_Exercise materials:_
————————

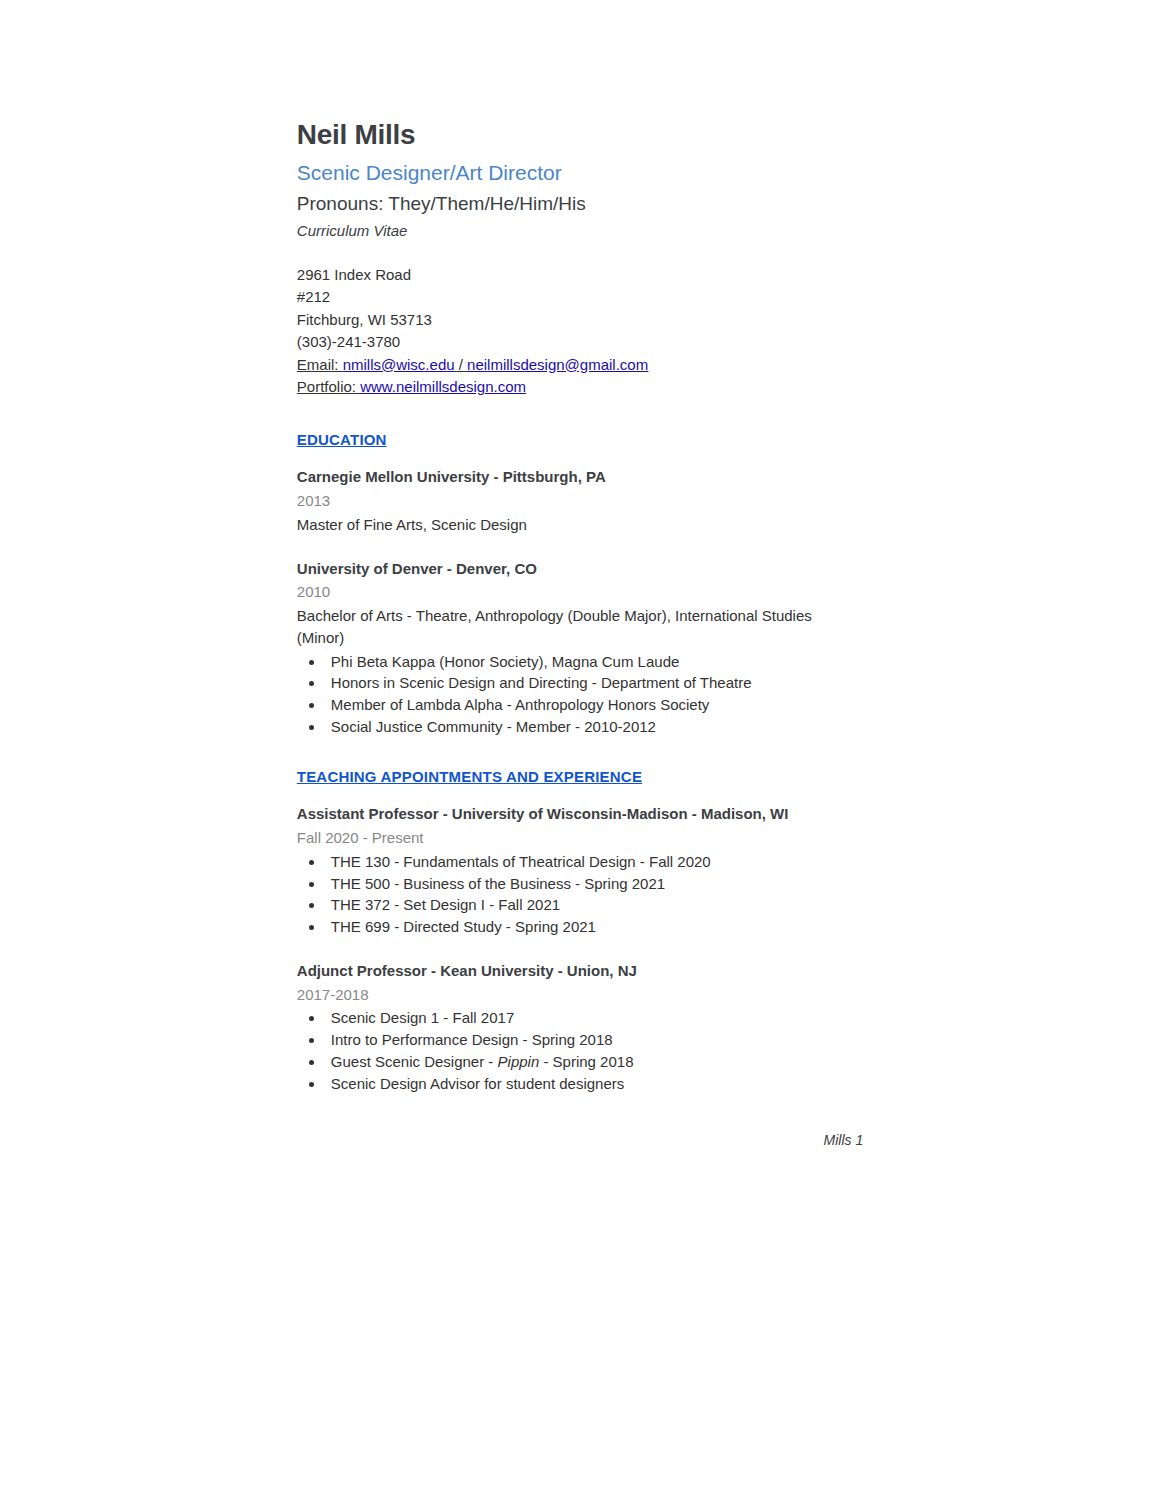Neil Mills
Scenic Designer/Art Director
Pronouns: They/Them/He/Him/His
Curriculum Vitae
2961 Index Road
#212
Fitchburg, WI 53713
(303)-241-3780
Email: nmills@wisc.edu / neilmillsdesign@gmail.com
Portfolio: www.neilmillsdesign.com
EDUCATION
Carnegie Mellon University - Pittsburgh, PA
2013
Master of Fine Arts, Scenic Design
University of Denver - Denver, CO
2010
Bachelor of Arts - Theatre, Anthropology (Double Major), International Studies (Minor)
Phi Beta Kappa (Honor Society), Magna Cum Laude
Honors in Scenic Design and Directing - Department of Theatre
Member of Lambda Alpha - Anthropology Honors Society
Social Justice Community - Member - 2010-2012
TEACHING APPOINTMENTS AND EXPERIENCE
Assistant Professor - University of Wisconsin-Madison - Madison, WI
Fall 2020 - Present
THE 130 - Fundamentals of Theatrical Design - Fall 2020
THE 500 - Business of the Business - Spring 2021
THE 372 - Set Design I - Fall 2021
THE 699 - Directed Study - Spring 2021
Adjunct Professor - Kean University - Union, NJ
2017-2018
Scenic Design 1 - Fall 2017
Intro to Performance Design - Spring 2018
Guest Scenic Designer - Pippin - Spring 2018
Scenic Design Advisor for student designers
Mills 1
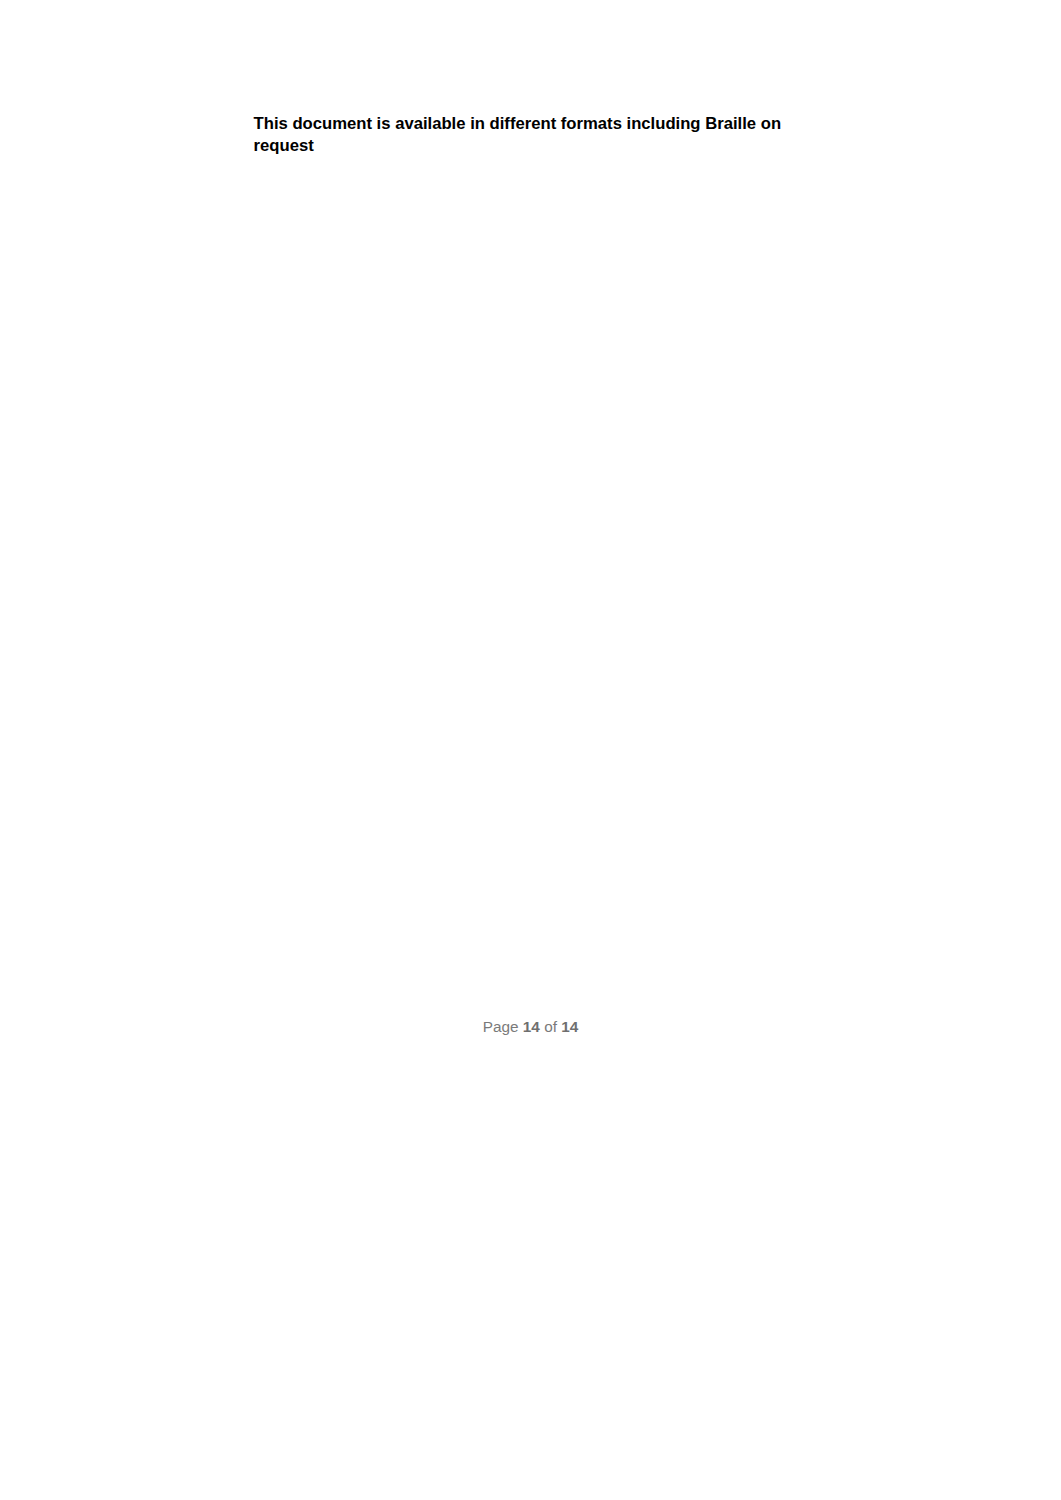This document is available in different formats including Braille on request
Page 14 of 14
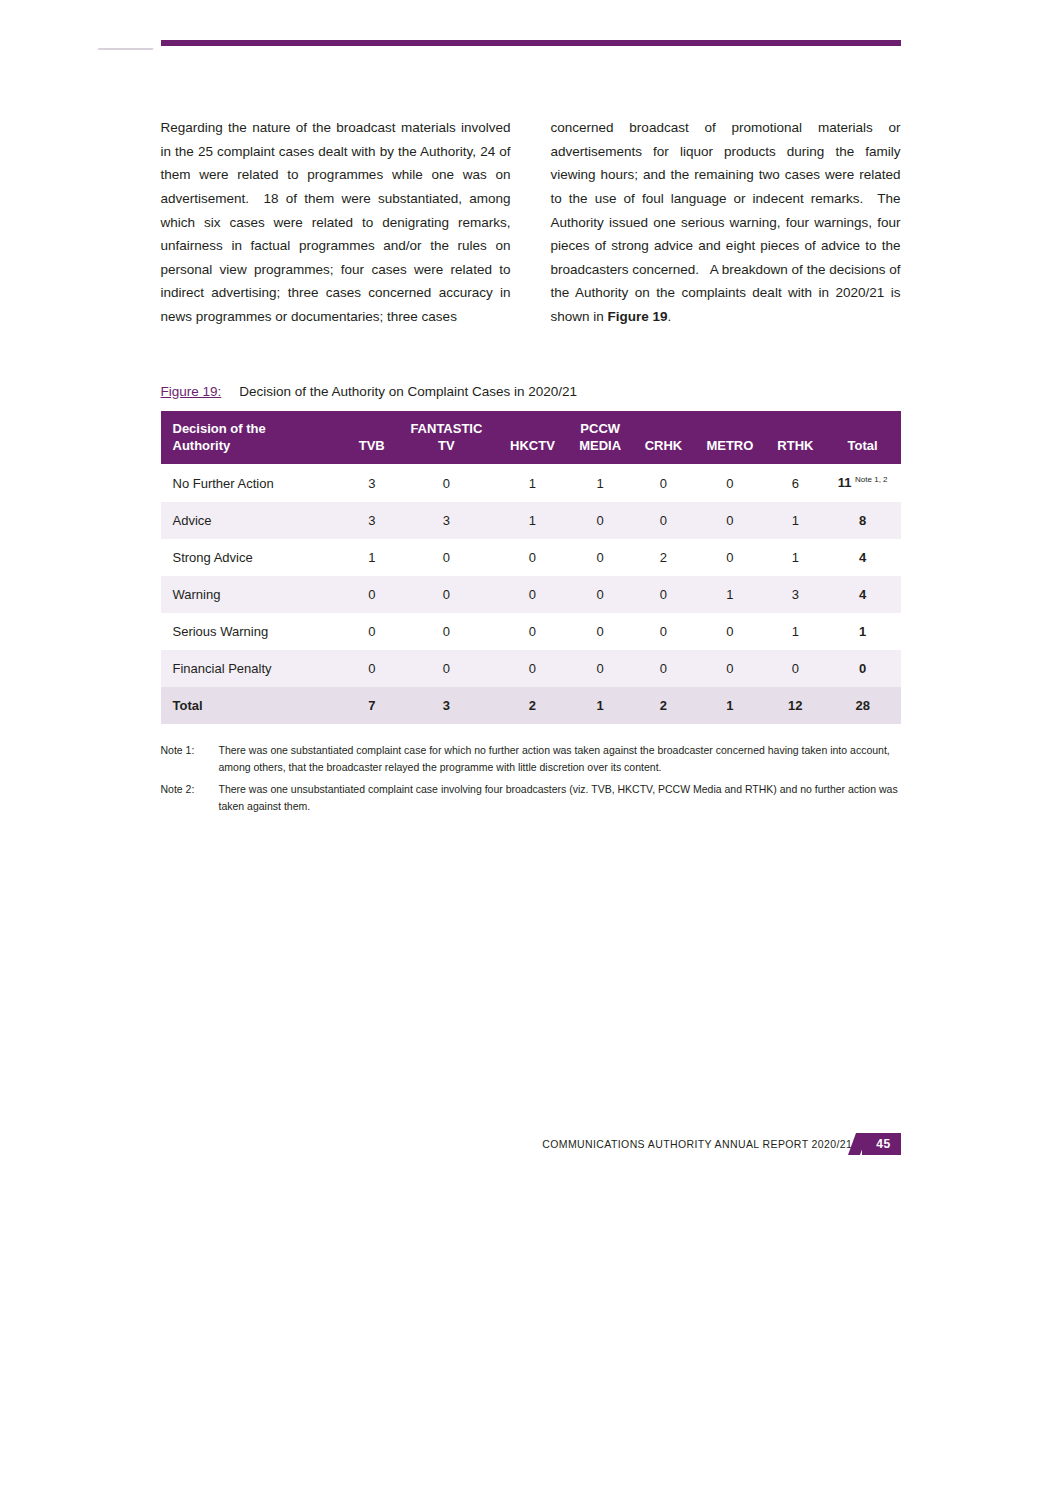Regarding the nature of the broadcast materials involved in the 25 complaint cases dealt with by the Authority, 24 of them were related to programmes while one was on advertisement. 18 of them were substantiated, among which six cases were related to denigrating remarks, unfairness in factual programmes and/or the rules on personal view programmes; four cases were related to indirect advertising; three cases concerned accuracy in news programmes or documentaries; three cases
concerned broadcast of promotional materials or advertisements for liquor products during the family viewing hours; and the remaining two cases were related to the use of foul language or indecent remarks. The Authority issued one serious warning, four warnings, four pieces of strong advice and eight pieces of advice to the broadcasters concerned. A breakdown of the decisions of the Authority on the complaints dealt with in 2020/21 is shown in Figure 19.
Figure 19: Decision of the Authority on Complaint Cases in 2020/21
| Decision of the Authority | TVB | FANTASTIC TV | HKCTV | PCCW MEDIA | CRHK | METRO | RTHK | Total |
| --- | --- | --- | --- | --- | --- | --- | --- | --- |
| No Further Action | 3 | 0 | 1 | 1 | 0 | 0 | 6 | 11 Note 1, 2 |
| Advice | 3 | 3 | 1 | 0 | 0 | 0 | 1 | 8 |
| Strong Advice | 1 | 0 | 0 | 0 | 2 | 0 | 1 | 4 |
| Warning | 0 | 0 | 0 | 0 | 0 | 1 | 3 | 4 |
| Serious Warning | 0 | 0 | 0 | 0 | 0 | 0 | 1 | 1 |
| Financial Penalty | 0 | 0 | 0 | 0 | 0 | 0 | 0 | 0 |
| Total | 7 | 3 | 2 | 1 | 2 | 1 | 12 | 28 |
Note 1:
There was one substantiated complaint case for which no further action was taken against the broadcaster concerned having taken into account, among others, that the broadcaster relayed the programme with little discretion over its content.
Note 2:
There was one unsubstantiated complaint case involving four broadcasters (viz. TVB, HKCTV, PCCW Media and RTHK) and no further action was taken against them.
COMMUNICATIONS AUTHORITY ANNUAL REPORT 2020/21 45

————————

_Problem details:_ An exact copy of all the lines above is required, with the pictures removed.

_Answer box:_
Neil Mills
Scenic Designer/Art Director
Pronouns: They/Them/He/Him/His
Curriculum Vitae
2961 Index Road
#212
Fitchburg, WI 53713
(303)-241-3780
Email: nmills@wisc.edu / neilmillsdesign@gmail.com
Portfolio: www.neilmillsdesign.com
EDUCATION
Carnegie Mellon University - Pittsburgh, PA
2013
Master of Fine Arts, Scenic Design
University of Denver - Denver, CO
2010
Bachelor of Arts - Theatre, Anthropology (Double Major), International Studies (Minor)
Phi Beta Kappa (Honor Society), Magna Cum Laude
Honors in Scenic Design and Directing - Department of Theatre
Member of Lambda Alpha - Anthropology Honors Society
Social Justice Community - Member - 2010-2012
TEACHING APPOINTMENTS AND EXPERIENCE
Assistant Professor - University of Wisconsin-Madison - Madison, WI
Fall 2020 - Present
THE 130 - Fundamentals of Theatrical Design - Fall 2020
THE 500 - Business of the Business - Spring 2021
THE 372 - Set Design I - Fall 2021
THE 699 - Directed Study - Spring 2021
Adjunct Professor - Kean University - Union, NJ
2017-2018
Scenic Design 1 - Fall 2017
Intro to Performance Design - Spring 2018
Guest Scenic Designer - Pippin - Spring 2018
Scenic Design Advisor for student designers
Mills 1
This document is available in different formats including Braille on request
Page 14 of 14
Regarding the nature of the broadcast materials involved in the 25 complaint cases dealt with by the Authority, 24 of them were related to programmes while one was on advertisement. 18 of them were substantiated, among which six cases were related to denigrating remarks, unfairness in factual programmes and/or the rules on personal view programmes; four cases were related to indirect advertising; three cases concerned accuracy in news programmes or documentaries; three cases
concerned broadcast of promotional materials or advertisements for liquor products during the family viewing hours; and the remaining two cases were related to the use of foul language or indecent remarks. The Authority issued one serious warning, four warnings, four pieces of strong advice and eight pieces of advice to the broadcasters concerned. A breakdown of the decisions of the Authority on the complaints dealt with in 2020/21 is shown in Figure 19.
Figure 19: Decision of the Authority on Complaint Cases in 2020/21
| Decision of the Authority | TVB | FANTASTIC TV | HKCTV | PCCW MEDIA | CRHK | METRO | RTHK | Total |
| --- | --- | --- | --- | --- | --- | --- | --- | --- |
| No Further Action | 3 | 0 | 1 | 1 | 0 | 0 | 6 | 11 Note 1, 2 |
| Advice | 3 | 3 | 1 | 0 | 0 | 0 | 1 | 8 |
| Strong Advice | 1 | 0 | 0 | 0 | 2 | 0 | 1 | 4 |
| Warning | 0 | 0 | 0 | 0 | 0 | 1 | 3 | 4 |
| Serious Warning | 0 | 0 | 0 | 0 | 0 | 0 | 1 | 1 |
| Financial Penalty | 0 | 0 | 0 | 0 | 0 | 0 | 0 | 0 |
| Total | 7 | 3 | 2 | 1 | 2 | 1 | 12 | 28 |
Note 1:
There was one substantiated complaint case for which no further action was taken against the broadcaster concerned having taken into account, among others, that the broadcaster relayed the programme with little discretion over its content.
Note 2:
There was one unsubstantiated complaint case involving four broadcasters (viz. TVB, HKCTV, PCCW Media and RTHK) and no further action was taken against them.
COMMUNICATIONS AUTHORITY ANNUAL REPORT 2020/21 45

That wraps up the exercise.